# How do you factor x^ { 2} + 6 x - 27= 0?

Sep 22, 2017

$\left(x - 3\right) \left(x + 9\right)$

#### Explanation:

To factor ${x}^{2} + 6 x - 27$

Find to numbers whose product is -27 and whose sum is 6. For this it is -3 and 9.

$- 3 \times 9 = - 27$ and $- 3 + 9 = 6$.

Rewrite the equation as:

${x}^{2} - 3 x + 9 x - 27$

Factor the first 2 terms:

$x \left(x - 3\right)$

Factor the last 2 terms:

$9 \left(x - 3\right)$

So now we have:

$x \left(x - 3\right) + 9 \left(x - 3\right)$

Notice we can bracket off this and factor out the expressions in parenthesis:

$\left[x \left(x - 3\right) + 9 \left(x - 3\right)\right]$

$\left(x - 3\right) \left[x + 9\right]$

These are our required factors:

$\left(x - 3\right) \left(x + 9\right)$

Sep 22, 2017

$\left(x + 9\right) \left(x - 3\right) = 0$

#### Explanation:

Given:

${x}^{2} + 6 x - 27$

Here are a couple of methods:

Method 1 - Fishing for factors

Find a pair of factors of $27$ with difference $6$.

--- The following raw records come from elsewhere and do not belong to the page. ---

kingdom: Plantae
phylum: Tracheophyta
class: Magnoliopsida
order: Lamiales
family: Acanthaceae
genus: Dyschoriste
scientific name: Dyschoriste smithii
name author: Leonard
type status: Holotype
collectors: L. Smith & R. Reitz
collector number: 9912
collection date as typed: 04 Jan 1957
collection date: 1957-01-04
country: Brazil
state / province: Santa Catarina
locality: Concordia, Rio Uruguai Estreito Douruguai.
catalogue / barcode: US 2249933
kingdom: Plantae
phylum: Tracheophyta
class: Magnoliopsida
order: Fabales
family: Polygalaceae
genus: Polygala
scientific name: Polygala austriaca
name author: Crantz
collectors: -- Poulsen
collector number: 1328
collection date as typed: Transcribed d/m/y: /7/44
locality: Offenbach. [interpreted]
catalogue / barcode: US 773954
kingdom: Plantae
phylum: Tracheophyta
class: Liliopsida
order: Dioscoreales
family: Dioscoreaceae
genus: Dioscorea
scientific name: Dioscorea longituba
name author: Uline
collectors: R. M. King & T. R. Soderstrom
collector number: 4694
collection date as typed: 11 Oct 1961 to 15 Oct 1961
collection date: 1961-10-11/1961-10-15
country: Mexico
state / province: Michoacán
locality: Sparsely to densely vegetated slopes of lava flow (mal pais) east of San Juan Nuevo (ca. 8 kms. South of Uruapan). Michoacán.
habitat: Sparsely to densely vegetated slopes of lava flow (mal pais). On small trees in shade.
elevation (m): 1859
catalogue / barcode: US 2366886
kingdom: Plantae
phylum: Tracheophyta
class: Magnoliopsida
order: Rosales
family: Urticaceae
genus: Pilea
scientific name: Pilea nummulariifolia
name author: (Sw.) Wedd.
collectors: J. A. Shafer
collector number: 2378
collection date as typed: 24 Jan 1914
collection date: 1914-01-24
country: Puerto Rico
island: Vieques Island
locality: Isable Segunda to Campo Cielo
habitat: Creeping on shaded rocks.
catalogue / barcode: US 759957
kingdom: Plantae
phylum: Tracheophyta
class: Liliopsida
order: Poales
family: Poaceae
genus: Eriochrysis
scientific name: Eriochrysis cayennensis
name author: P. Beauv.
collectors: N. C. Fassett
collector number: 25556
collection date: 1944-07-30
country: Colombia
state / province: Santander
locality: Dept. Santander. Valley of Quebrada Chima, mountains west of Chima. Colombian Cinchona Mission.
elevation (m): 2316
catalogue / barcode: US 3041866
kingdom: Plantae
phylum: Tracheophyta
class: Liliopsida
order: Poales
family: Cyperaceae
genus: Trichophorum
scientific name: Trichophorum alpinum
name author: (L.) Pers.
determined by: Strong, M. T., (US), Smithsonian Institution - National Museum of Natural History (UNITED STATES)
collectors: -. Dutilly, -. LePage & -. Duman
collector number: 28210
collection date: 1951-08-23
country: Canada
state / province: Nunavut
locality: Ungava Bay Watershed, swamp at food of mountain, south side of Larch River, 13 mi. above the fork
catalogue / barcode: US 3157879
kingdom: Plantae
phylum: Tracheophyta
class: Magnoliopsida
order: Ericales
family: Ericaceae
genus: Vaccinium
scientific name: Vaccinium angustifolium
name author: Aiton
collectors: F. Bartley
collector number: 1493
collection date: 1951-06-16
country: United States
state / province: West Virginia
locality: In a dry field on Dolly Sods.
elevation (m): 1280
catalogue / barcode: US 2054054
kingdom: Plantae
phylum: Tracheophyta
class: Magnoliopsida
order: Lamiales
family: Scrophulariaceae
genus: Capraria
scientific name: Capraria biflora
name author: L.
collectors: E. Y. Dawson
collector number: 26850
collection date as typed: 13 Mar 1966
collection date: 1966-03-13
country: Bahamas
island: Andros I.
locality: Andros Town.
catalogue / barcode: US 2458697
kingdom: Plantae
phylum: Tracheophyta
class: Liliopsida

The pair $9 , 3$ works in that $9 \cdot 3 = 27$ and $9 - 3 = 6$

So we find:

${x}^{2} + 6 x - 27 = \left(x + 9\right) \left(x - 3\right)$

Method 2 - Completing the square

${x}^{2} + 6 x - 27 = {x}^{2} + 6 x + 9 - 36$

$\textcolor{w h i t e}{{x}^{2} + 6 x - 27} = {\left(x + 3\right)}^{2} - {6}^{2}$

$\textcolor{w h i t e}{{x}^{2} + 6 x - 27} = \left(\left(x + 3\right) - 6\right) \left(\left(x + 3\right) + 6\right)$

$\textcolor{w h i t e}{{x}^{2} + 6 x - 27} = \left(x - 3\right) \left(x + 9\right)$